Abstract
COVID-19 pandemic has killed millions of people
worldwide since its outbreak in Dec 2019. The pandemic is caused by the SARS-CoV-2
virus whose main protease (Mpro) is a promising drug target since it plays a
key role in viral proliferation and replication. Currently, designing an
effective therapy is an urgent task, which requires accurately estimating ligand-binding
free energy to the SARS-CoV-2 Mpro. However, it should be noted that the
accuracy of a free energy method probably depends on the protein target. A
highly accurate approach for some targets may fail to produce a reasonable
correlation with experiment when a novel enzyme is considered as a drug target.
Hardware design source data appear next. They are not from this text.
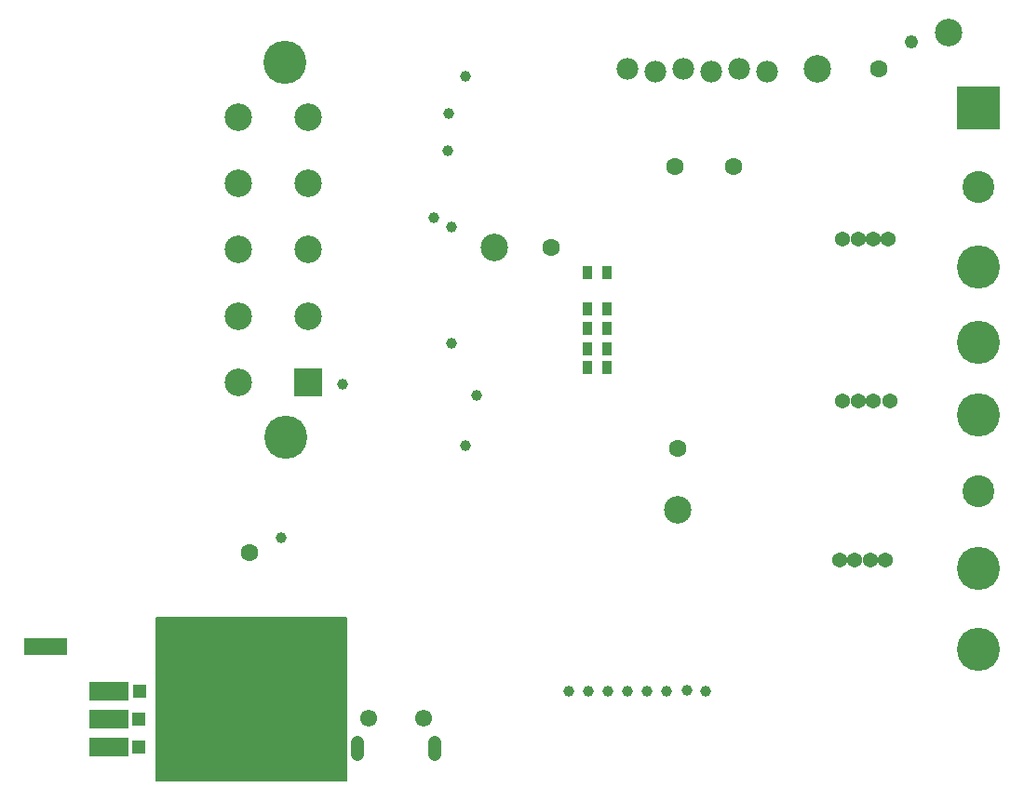
<source format=gts>
G04 EAGLE Gerber RS-274X export*
G75*
%MOMM*%
%FSLAX34Y34*%
%LPD*%
%INTop Solder Mask*%
%IPPOS*%
%AMOC8*
5,1,8,0,0,1.08239X$1,22.5*%
G01*
%ADD10R,3.920788X1.596459*%
%ADD11R,3.917600X3.917600*%
%ADD12C,3.917600*%
%ADD13C,2.901600*%
%ADD14R,2.501600X2.501600*%
%ADD15C,2.501600*%
%ADD16C,1.981200*%
%ADD17R,9.753600X10.769600*%
%ADD18R,3.601600X1.701600*%
%ADD19R,0.901600X1.301600*%
%ADD20C,1.551600*%
%ADD21C,1.209600*%
%ADD22R,1.301600X1.301600*%
%ADD23C,1.601600*%
%ADD24C,1.001600*%
%ADD25C,1.226600*%
%ADD26C,2.501900*%
%ADD27R,2.501900X2.501900*%
%ADD28C,1.376600*%

G36*
X295286Y1286D02*
X295286Y1286D01*
X295405Y1293D01*
X295443Y1306D01*
X295483Y1311D01*
X295594Y1354D01*
X295707Y1391D01*
X295742Y1413D01*
X295779Y1428D01*
X295875Y1498D01*
X295976Y1561D01*
X296004Y1591D01*
X296036Y1614D01*
X296112Y1706D01*
X296194Y1793D01*
X296213Y1828D01*
X296239Y1859D01*
X296290Y1967D01*
X296347Y2071D01*
X296358Y2111D01*
X296375Y2147D01*
X296397Y2264D01*
X296427Y2379D01*
X296431Y2440D01*
X296435Y2460D01*
X296433Y2480D01*
X296437Y2540D01*
X296437Y149860D01*
X296422Y149978D01*
X296415Y150097D01*
X296402Y150135D01*
X296397Y150176D01*
X296353Y150286D01*
X296317Y150399D01*
X296295Y150434D01*
X296280Y150471D01*
X296210Y150567D01*
X296147Y150668D01*
X296117Y150696D01*
X296093Y150729D01*
X296002Y150805D01*
X295915Y150886D01*
X295880Y150906D01*
X295848Y150931D01*
X295741Y150982D01*
X295637Y151040D01*
X295597Y151050D01*
X295561Y151067D01*
X295444Y151089D01*
X295329Y151119D01*
X295268Y151123D01*
X295248Y151127D01*
X295228Y151125D01*
X295168Y151129D01*
X122693Y151129D01*
X122575Y151114D01*
X122456Y151107D01*
X122418Y151094D01*
X122378Y151089D01*
X122267Y151046D01*
X122154Y151009D01*
X122119Y150987D01*
X122082Y150972D01*
X121986Y150903D01*
X121885Y150839D01*
X121857Y150809D01*
X121825Y150786D01*
X121749Y150694D01*
X121667Y150607D01*
X121648Y150572D01*
X121622Y150541D01*
X121571Y150433D01*
X121514Y150329D01*
X121503Y150289D01*
X121486Y150253D01*
X121464Y150136D01*
X121434Y150021D01*
X121430Y149961D01*
X121426Y149941D01*
X121428Y149920D01*
X121424Y149860D01*
X121424Y2540D01*
X121439Y2422D01*
X121446Y2303D01*
X121459Y2265D01*
X121464Y2224D01*
X121508Y2114D01*
X121544Y2001D01*
X121566Y1966D01*
X121581Y1929D01*
X121651Y1833D01*
X121714Y1732D01*
X121744Y1704D01*
X121768Y1671D01*
X121859Y1596D01*
X121946Y1514D01*
X121981Y1494D01*
X122013Y1469D01*
X122120Y1418D01*
X122224Y1360D01*
X122264Y1350D01*
X122300Y1333D01*
X122417Y1311D01*
X122532Y1281D01*
X122593Y1277D01*
X122613Y1273D01*
X122633Y1275D01*
X122693Y1271D01*
X295168Y1271D01*
X295286Y1286D01*
G37*
D10*
X22144Y124098D03*
D11*
X869950Y614680D03*
D12*
X869950Y469900D03*
X869950Y401320D03*
X869950Y335280D03*
X869950Y195580D03*
X869950Y121920D03*
D13*
X869950Y542290D03*
X869950Y265430D03*
D14*
X260350Y364744D03*
D15*
X260350Y425196D03*
X260350Y485648D03*
X260350Y546100D03*
X260350Y606552D03*
X196850Y606552D03*
X196850Y546100D03*
X196850Y485648D03*
X196850Y425196D03*
X196850Y364744D03*
D12*
X239776Y656336D03*
X240284Y314960D03*
D16*
X678180Y647700D03*
X652780Y650240D03*
X627380Y647700D03*
X601980Y650240D03*
X576580Y647700D03*
X551180Y650240D03*
D17*
X193360Y58420D03*
D18*
X79810Y58420D03*
X79810Y33020D03*
X79810Y83820D03*
D19*
X514343Y431446D03*
X532343Y431446D03*
X532275Y464982D03*
X514275Y464982D03*
X532308Y395663D03*
X514308Y395663D03*
X514233Y378441D03*
X532233Y378441D03*
D20*
X365360Y59060D03*
X315360Y59060D03*
D21*
X375360Y37600D02*
X375360Y26520D01*
X305360Y26520D02*
X305360Y37600D01*
D19*
X514240Y414020D03*
X532240Y414020D03*
D22*
X106738Y33113D03*
D23*
X779780Y650240D03*
X596900Y304800D03*
X594360Y561340D03*
X481172Y487819D03*
D24*
X375091Y514655D03*
X391160Y506561D03*
X391160Y400558D03*
X387855Y575355D03*
X403401Y643793D03*
X414020Y353060D03*
D25*
X809554Y675153D03*
D22*
X107160Y83828D03*
D26*
X843280Y683260D03*
D23*
X207424Y209622D03*
D24*
X292100Y363220D03*
D22*
X106754Y58398D03*
D27*
X277647Y19271D03*
D22*
X135407Y120871D03*
D26*
X723900Y650240D03*
X596900Y248920D03*
D23*
X647700Y561340D03*
D26*
X429721Y487670D03*
D22*
X127787Y16731D03*
D28*
X744220Y203200D03*
X758017Y203052D03*
X771807Y203172D03*
X785655Y203271D03*
X746760Y347980D03*
X760713Y347980D03*
X774782Y347980D03*
X789940Y347980D03*
X746760Y495300D03*
X760868Y495300D03*
X774189Y495300D03*
X788246Y495300D03*
D24*
X388620Y609600D03*
X236220Y223520D03*
X403860Y307340D03*
X622300Y83820D03*
X604837Y84253D03*
X586740Y83820D03*
X568960Y83820D03*
X551180Y83820D03*
X533400Y83820D03*
X515620Y83820D03*
X497840Y83820D03*
M02*

</source>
Therefore, in this context, the ligand-binding affinity to SARS-CoV-2 Mpro was
calculated via various approaches. The Autodock Vina (Vina) and Autodock4 (AD4)
packages were manipulated to preliminary investigate the ligand-binding
affinity and pose to the SARS-CoV-2 Mpro. The binding free energy was then refined
using the fast pulling of ligand (FPL), linear interaction energy (LIE),
molecular mechanics-Poission Boltzmann surface
area (MM-PBSA), and free energy perturbation (FEP) methods. The benchmark
results indicated that for docking calculations, Vina is more accurate than AD4
and for free energy methods, FEP is the
most accurate followed by LIE, FPL and MM-PBSA (FEP > LIE > FPL >
MM-PBSA). Moreover, the binding mechanism was also revealed by atomistic
simulations. The vdW interaction is the dominant factor. The residues Thr25,
Thr26, His41, Ser46, Asn142, Gly143, Cys145,
Glu166, and Gln189 are essential elements affecting on the
binding process. Furthermore, the Ser46
and related residues probably are important elements affecting the enlarge/dwindle
of the SARS-CoV-2 Mpro binding cleft. The benchmark probably guide for further
investigations using computational approaches.